The emotional burden, challenges of living with sickle cell disease

CASE I: Babalola is a brilliant 23-year-old 500L student of Chemical Engineering. His academic brilliance is not in any doubt and he is comfortably in good standing to graduate with a First Class… the first ever in the history of his department. He is loved by everyone, as he is always cheerful and full of life.

But what many were not aware of was that his hemoglobin genotype is SS and he frequently suffers from painful bone crises. He does not look like someone with the condition and he is also jovial. However, he has been bearing his pain silently while putting on a bold face.

Growing up as an orphan and the only child of his mother, she had sacrificed her all to send him to school and she saw how fearful and miserable she always was, whenever he was ill as a child.

She lived in daily fear that he would die. And he saw that she sold her jewellery and all to keep him healthy and to ensure he had a good future. Thus, he made up his mind from very early in life that he would study really hard, become jovial and always try to put a smile on his mother’s face….so that she would worry less about him.

He excelled in his studies and he could barely wait to graduate, secure a good job and finally make his mother comfortable as reward for her long years of sacrifice. He pictured her radiant face on his graduation day, as he would be beaming with smiles while receiving his degree from the vice chancellor.

And then he received a phone call that his mother had been hit by a drunk driver and she had not made it alive to the hospital. And his carefully constructed world, held in place by his mother, came crashing down around him. He was inconsolable as he cried his eyes out while narrating his story.

The long days of painful bone crisis – excruciating pain that simply refused to go away, his mother hovering around him like an angel…..now gone forever. Everyone around him, as he sat on the floor, was moved to tears.

Introduction

Sickle cell disease (SCD) is a debilitating disease that affects the quality of life of the sufferers and people around them. It is a major public health concern that is most prevalent among those with African, Indian, South American and Mediterranean ancestries.

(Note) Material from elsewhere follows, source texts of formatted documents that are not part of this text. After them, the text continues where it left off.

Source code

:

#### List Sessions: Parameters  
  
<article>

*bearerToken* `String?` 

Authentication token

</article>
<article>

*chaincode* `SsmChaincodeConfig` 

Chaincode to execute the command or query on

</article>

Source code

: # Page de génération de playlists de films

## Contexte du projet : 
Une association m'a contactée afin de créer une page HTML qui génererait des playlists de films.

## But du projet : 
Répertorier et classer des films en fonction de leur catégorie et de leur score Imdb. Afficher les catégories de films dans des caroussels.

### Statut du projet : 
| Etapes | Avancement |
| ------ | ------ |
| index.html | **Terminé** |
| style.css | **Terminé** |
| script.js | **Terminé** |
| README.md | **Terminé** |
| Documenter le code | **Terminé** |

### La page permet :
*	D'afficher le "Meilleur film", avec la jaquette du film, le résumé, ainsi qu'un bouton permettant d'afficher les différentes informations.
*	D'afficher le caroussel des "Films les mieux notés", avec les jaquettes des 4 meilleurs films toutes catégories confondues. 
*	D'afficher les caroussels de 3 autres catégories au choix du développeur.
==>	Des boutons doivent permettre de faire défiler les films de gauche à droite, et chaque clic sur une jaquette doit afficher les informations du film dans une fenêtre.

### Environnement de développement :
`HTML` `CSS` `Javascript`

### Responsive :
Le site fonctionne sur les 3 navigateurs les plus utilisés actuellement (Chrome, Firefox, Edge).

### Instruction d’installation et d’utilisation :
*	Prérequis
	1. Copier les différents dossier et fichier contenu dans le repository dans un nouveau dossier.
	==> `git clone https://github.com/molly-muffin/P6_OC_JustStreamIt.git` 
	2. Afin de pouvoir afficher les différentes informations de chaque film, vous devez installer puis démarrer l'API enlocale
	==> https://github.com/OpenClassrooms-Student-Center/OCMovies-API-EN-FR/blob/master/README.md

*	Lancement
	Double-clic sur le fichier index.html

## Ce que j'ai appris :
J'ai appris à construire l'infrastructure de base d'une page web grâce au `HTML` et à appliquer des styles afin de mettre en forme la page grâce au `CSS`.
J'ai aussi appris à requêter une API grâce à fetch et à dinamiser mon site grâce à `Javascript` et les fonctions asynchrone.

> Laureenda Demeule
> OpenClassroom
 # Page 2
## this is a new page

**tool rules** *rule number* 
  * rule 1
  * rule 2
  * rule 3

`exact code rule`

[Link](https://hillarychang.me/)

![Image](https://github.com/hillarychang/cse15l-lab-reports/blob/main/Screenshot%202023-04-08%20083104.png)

Nigeria has the highest number of people living with SCD globally, with a total of about 50 million people carrying the traits. The number of those living with the disease is about four to six million Nigerians, while over 150,000 children are born every year in Nigeria with SCD.

Unfortunately, 90 per cent of these children in low and middle-income countries with SCD will die before their fifth birthday. This is largely due to poor access to good quality healthcare services.

Burden of care

The affected children and their families suffer a lot as a result of the SCD. They frequently go through very painful bone crises, anemia – needing blood transfusions. They may also suffer stroke, visual problems, bone complications leading to difficulties walking and so on. Parents also end up exhausted physically and may also develop complications such as high blood pressure from the frequent worries and difficulties.

They may also be wracked by guilt and wishing they had either not married or not had the child who is suffering so much due to their actions or inactions. Sometimes, the emotional reactions may place a strain on the marriage and other siblings may sometimes feel resentment for the extra care the affected sibling is receiving. The financial burden from frequent hospitalisations and treatment is also a huge source of challenge for many parents.

Emotional challenges include stigma and discrimination, exhaustion, frustration and irritability on account of the chronic pain and sometimes, depression. Others may have bouts of anxiety or turn to drug abuse to self-medicate the pain away. As a result of constant hospitalisations and medications for pain, some may develop drug addiction.

What can we do?

Prevention is best. Pre-marital counselling and genotype testing should become widespread and normal. That we are still giving birth to about 150,000 children with the disease every year is a failure of preventive steps. And no one will want to have children, only for nine out of 10 of them to die before the age of five. Psycho-social support should be introduced into routine medical services for persons affected with SCD as well as their families.

Conclusion: In commemoration of World Sickle Cell Disease Awareness Day (June 19th), we celebrate all survivors and their families (such as the numerous Babalolas and his loving mother) as true heroes and heroines. Prevention is better than cure – always.